### Task statement
Make an exact copy of the records, dropping all pictures.

[Pose estimation data]
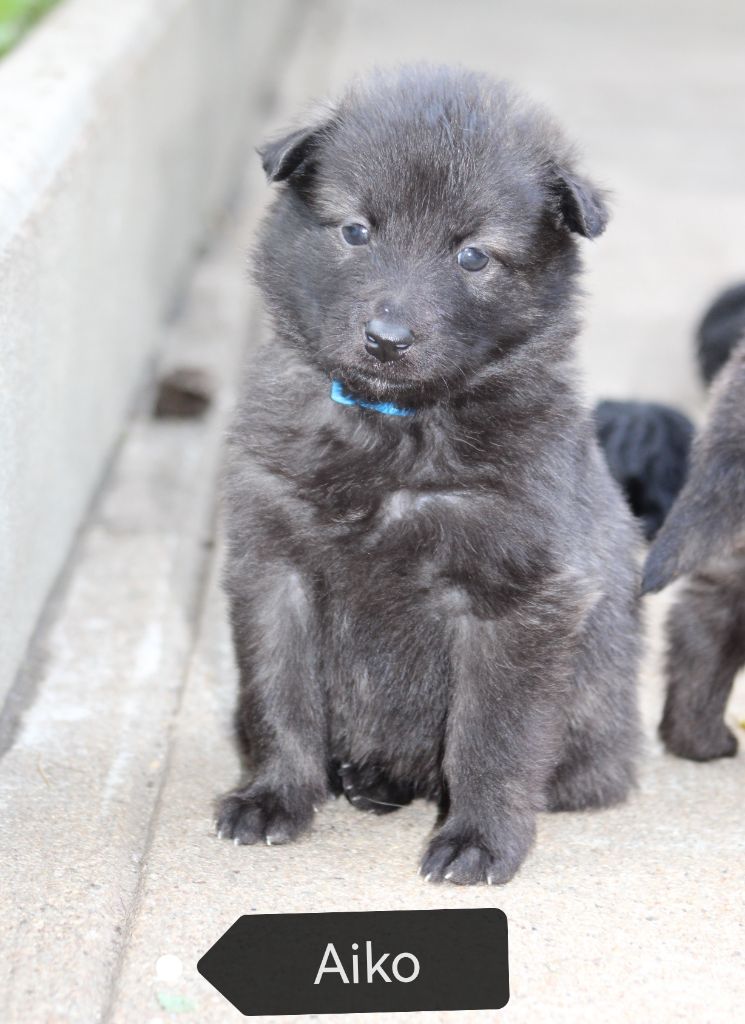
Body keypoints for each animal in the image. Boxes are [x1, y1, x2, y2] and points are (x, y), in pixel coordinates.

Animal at [216, 67, 641, 885]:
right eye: (355, 231)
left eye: (473, 256)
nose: (387, 339)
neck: (393, 427)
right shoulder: (274, 564)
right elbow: (278, 697)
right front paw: (275, 795)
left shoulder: (516, 594)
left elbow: (492, 735)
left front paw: (478, 840)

### Response area
Body keypoints for each animal in the image. Boxes are [x1, y1, x2, y2] and points are (x, y), in pixel coordinates.

Animal at [216, 67, 641, 885]:
right eye: (355, 231)
left eye: (473, 256)
nose: (387, 339)
neck: (393, 427)
right shoulder: (274, 564)
right elbow: (278, 697)
right front paw: (275, 795)
left shoulder: (516, 594)
left elbow: (492, 735)
left front paw: (478, 840)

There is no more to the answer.